THE TASK — Quote the entries in full, character for character, without their images.
++++ DATA EXCERPTS
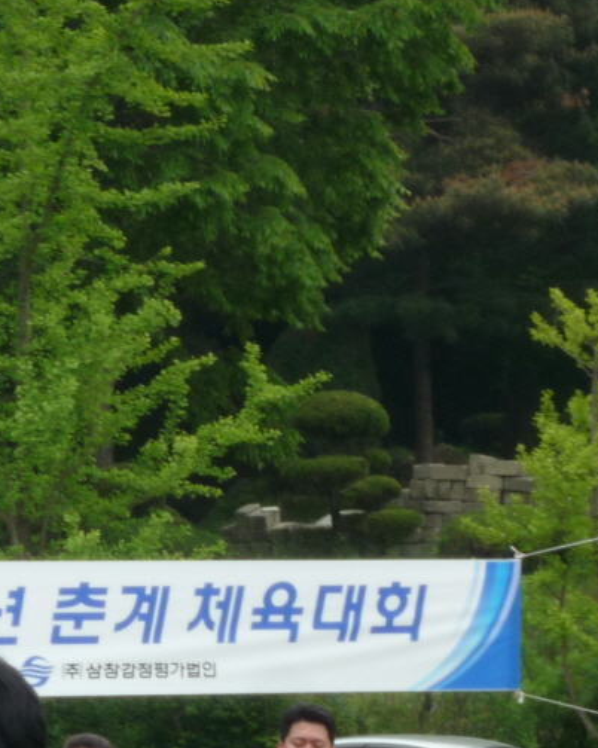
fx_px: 5999
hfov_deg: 5.7
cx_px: 13
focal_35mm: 271
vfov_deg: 7.1
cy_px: 586
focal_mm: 19.2
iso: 100
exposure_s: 1/250
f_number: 5.7
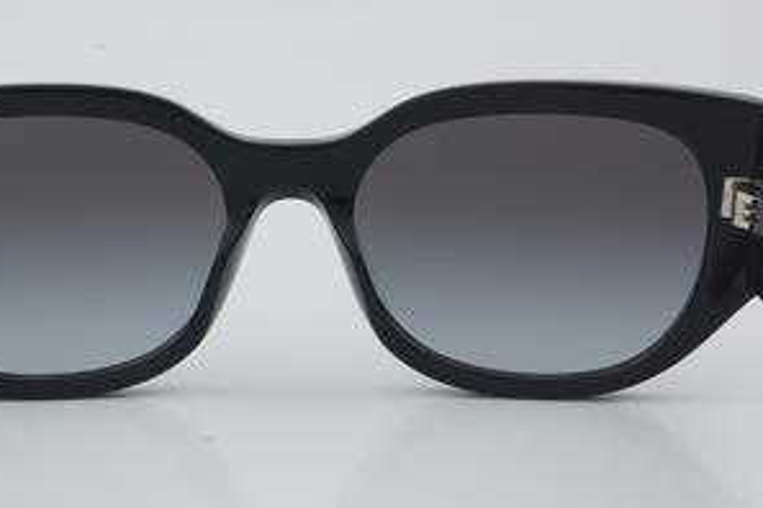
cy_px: 239
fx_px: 2140
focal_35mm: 101
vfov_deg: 13.6
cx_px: 290
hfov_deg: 20.2
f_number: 32
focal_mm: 50
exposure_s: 1/3
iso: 100
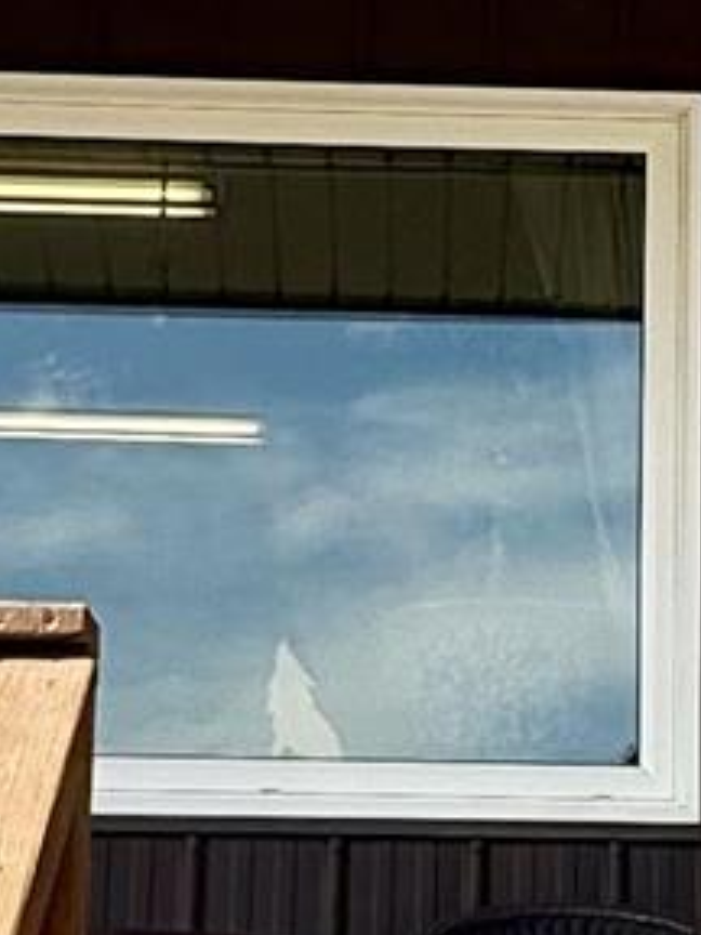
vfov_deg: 17.6
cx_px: 662
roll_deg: -0.3
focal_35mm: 112
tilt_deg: +14.8
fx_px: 3024
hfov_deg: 13.1
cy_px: 503
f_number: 2.2
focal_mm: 2.22
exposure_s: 1/1399
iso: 50
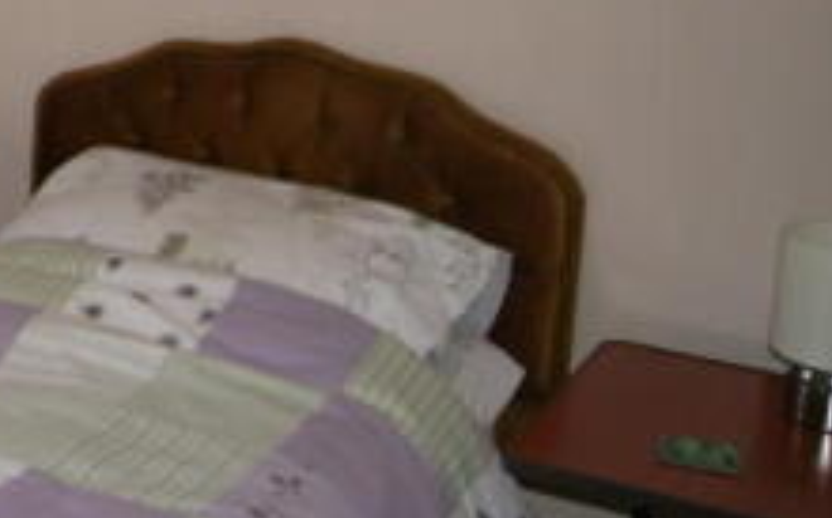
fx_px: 1857
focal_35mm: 82
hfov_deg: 21.5
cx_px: -384
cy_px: -70
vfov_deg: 15.4
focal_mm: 18
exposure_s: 1/160
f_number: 4
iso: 250
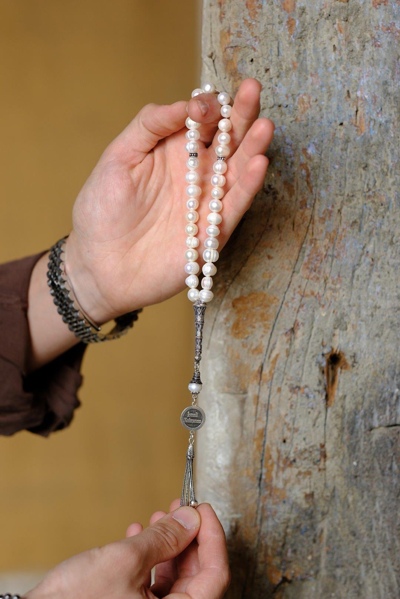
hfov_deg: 16.3
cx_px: 200
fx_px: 1400
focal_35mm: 84
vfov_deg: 24.2
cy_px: 300
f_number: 2.2
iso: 400
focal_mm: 56
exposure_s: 1/250
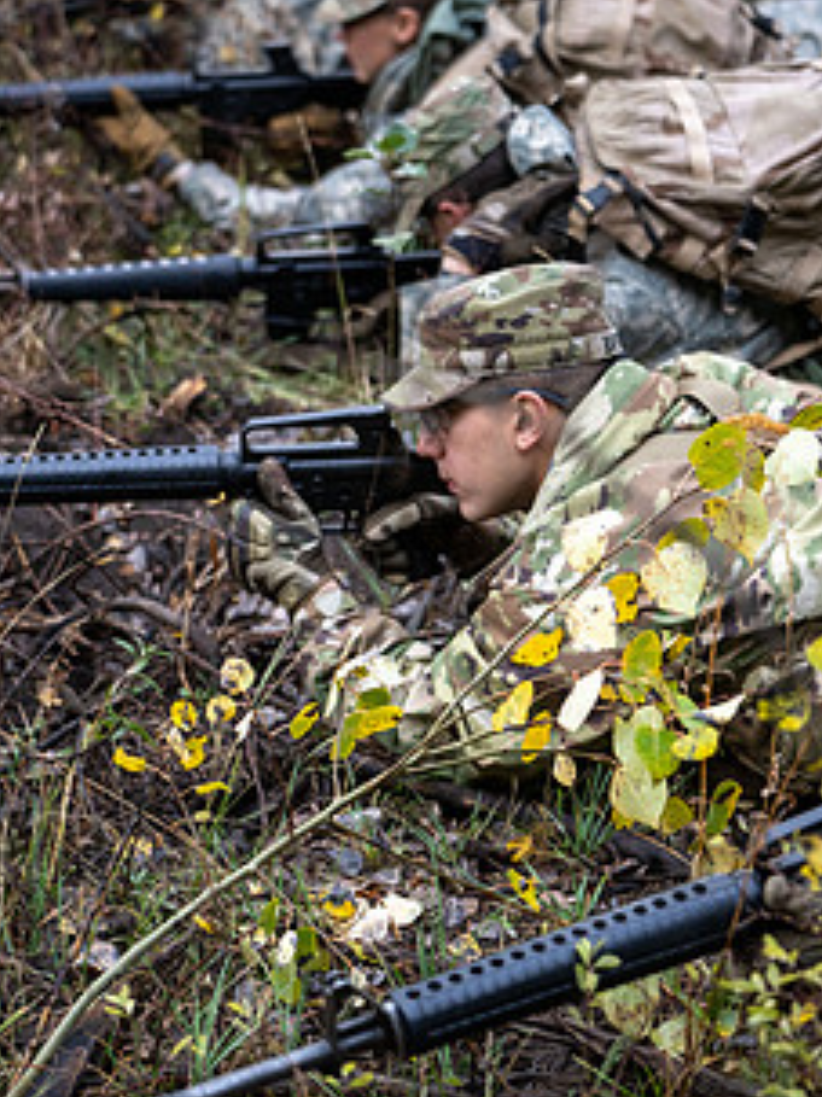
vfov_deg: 19.6
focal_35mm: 100
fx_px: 3168
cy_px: 427
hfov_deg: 14.8
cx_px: 387
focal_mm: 70
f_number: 2.8
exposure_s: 1/800
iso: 1000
++++++++
ANSWER BOX —
fx_px: 5999
hfov_deg: 5.7
cx_px: 13
focal_35mm: 271
vfov_deg: 7.1
cy_px: 586
focal_mm: 19.2
iso: 100
exposure_s: 1/250
f_number: 5.7
cy_px: 239
fx_px: 2140
focal_35mm: 101
vfov_deg: 13.6
cx_px: 290
hfov_deg: 20.2
f_number: 32
focal_mm: 50
exposure_s: 1/3
iso: 100
vfov_deg: 17.6
cx_px: 662
roll_deg: -0.3
focal_35mm: 112
tilt_deg: +14.8
fx_px: 3024
hfov_deg: 13.1
cy_px: 503
f_number: 2.2
focal_mm: 2.22
exposure_s: 1/1399
iso: 50
fx_px: 1857
focal_35mm: 82
hfov_deg: 21.5
cx_px: -384
cy_px: -70
vfov_deg: 15.4
focal_mm: 18
exposure_s: 1/160
f_number: 4
iso: 250
hfov_deg: 16.3
cx_px: 200
fx_px: 1400
focal_35mm: 84
vfov_deg: 24.2
cy_px: 300
f_number: 2.2
iso: 400
focal_mm: 56
exposure_s: 1/250
vfov_deg: 19.6
focal_35mm: 100
fx_px: 3168
cy_px: 427
hfov_deg: 14.8
cx_px: 387
focal_mm: 70
f_number: 2.8
exposure_s: 1/800
iso: 1000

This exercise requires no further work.